The blood group distribution of the recipients is also relevant, and easy to examine.

In [None]:
plot_bloodgroups(recipients["recipient_bloodgroup"], title="Recipient Bloodgroup distribution")
recipient_bloodgroup_distribution = json.loads(recipients["recipient_bloodgroup"].value_counts(normalize=True).to_json())

Next we look at the distribution of cPRA. Since this can take many values, we use a histogram to view the data.

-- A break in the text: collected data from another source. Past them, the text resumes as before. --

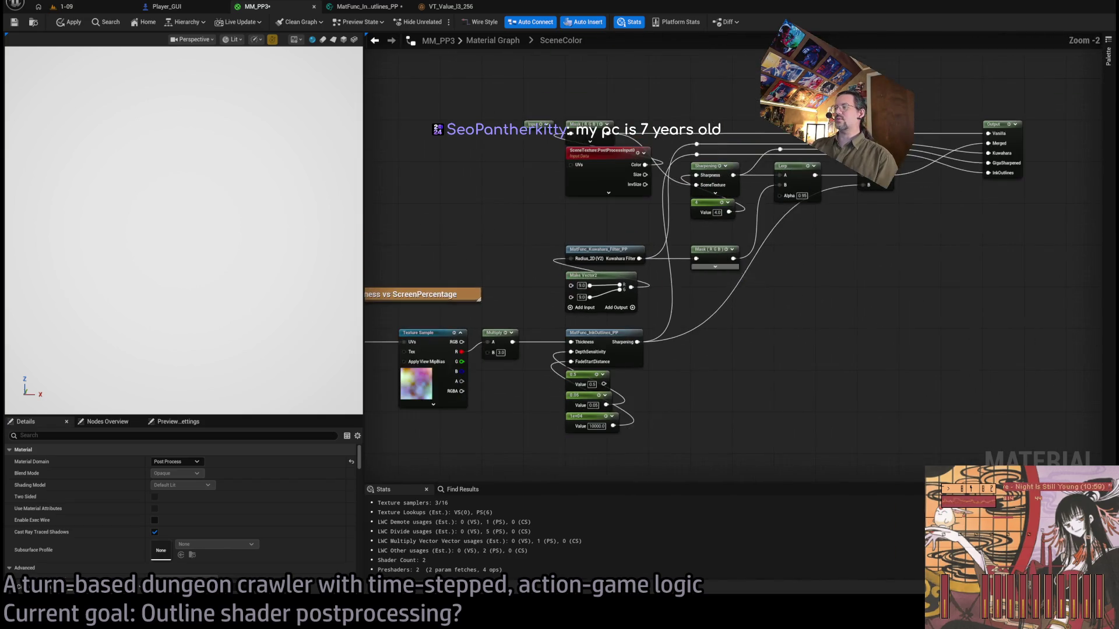
left_click_drag(771, 258, 617, 250)
left_click_drag(619, 315, 688, 313)
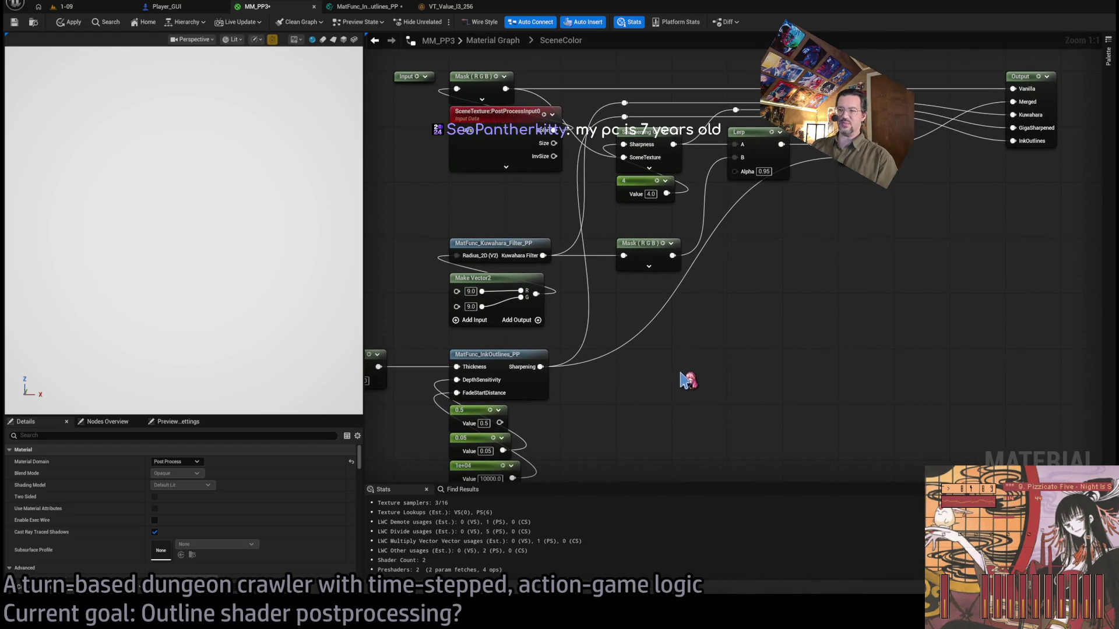
Zoom around the outline graph, then switch to the running level 1-09.
scroll(674, 376, "down", 2)
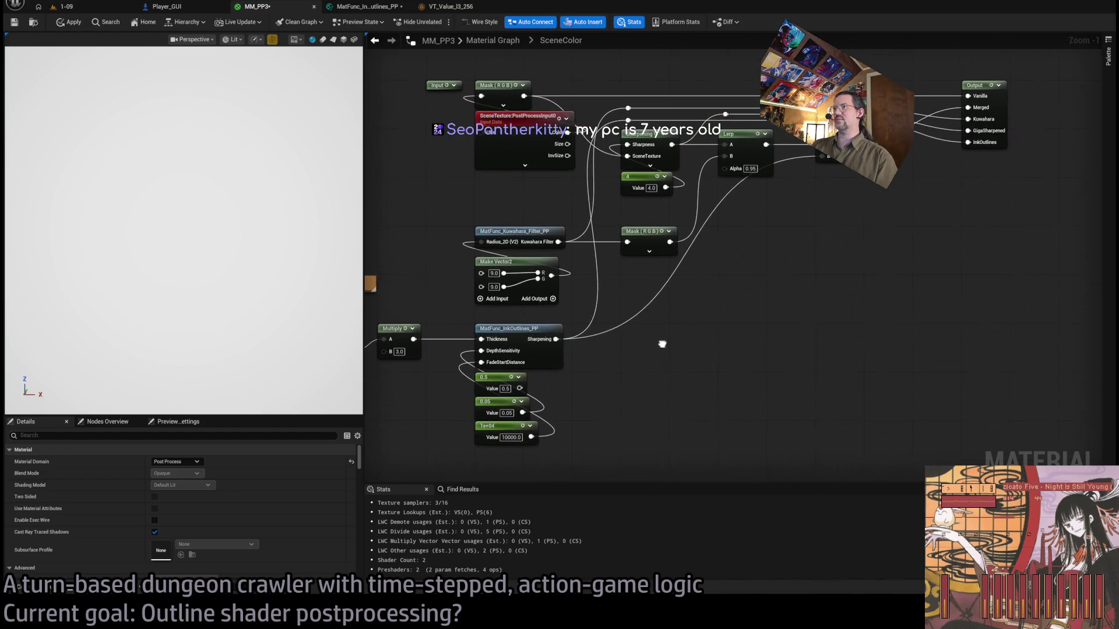
scroll(652, 353, "up", 1)
scroll(649, 355, "down", 1)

Note that we have specified the bins exactly, you can also just specify a certain number of bins.

In [None]:
cPRA_histogram_bins = [0.05 * index for index in range(0, 21)]
plot = recipients["cPRA"].plot(kind='hist',
                               xlabel='cPRA',
                               ylabel='Frequency',
                               title="cPRA Distribution",
                               bins=cPRA_histogram_bins,
                               edgecolor="black"
                               )
plot.tick_params(rotation=0)

Recall that the correlation matrix indicated a possible link between having a blood group compatible donor and cPRA. We begin by separating recipients into those who have a blood group compatible donor, and those who don't, and create two separate histograms on the same axes.

In [None]:
compatible = recipients[recipients["has_abo_compatible_donor"] == True]["cPRA"]
incompatible = recipients[recipients["has_abo_compatible_donor"] == False]["cPRA"]
fig, ax = plt.subplots()
cpra_results = ax.hist([compatible, incompatible], edgecolor="black", density=True, bins=cPRA_histogram_bins,
                       label=["Has ABO compatible donor", "Does not have an ABO compatible donor"])
ax.set_xlabel("cPRA")
ax.set_ylabel("Frequency")
ax.set_title("cPRA distributions")
ax.legend();

From the plot, it seems likely that there is some link, so we're going to extract this data into configuration for a generator we will use later. We do this by utilising the density-based results from calling `hist()`. We then create the configurations. These are created by capturing, for each bin, the lower and upper bound as well as the probability density of said bin.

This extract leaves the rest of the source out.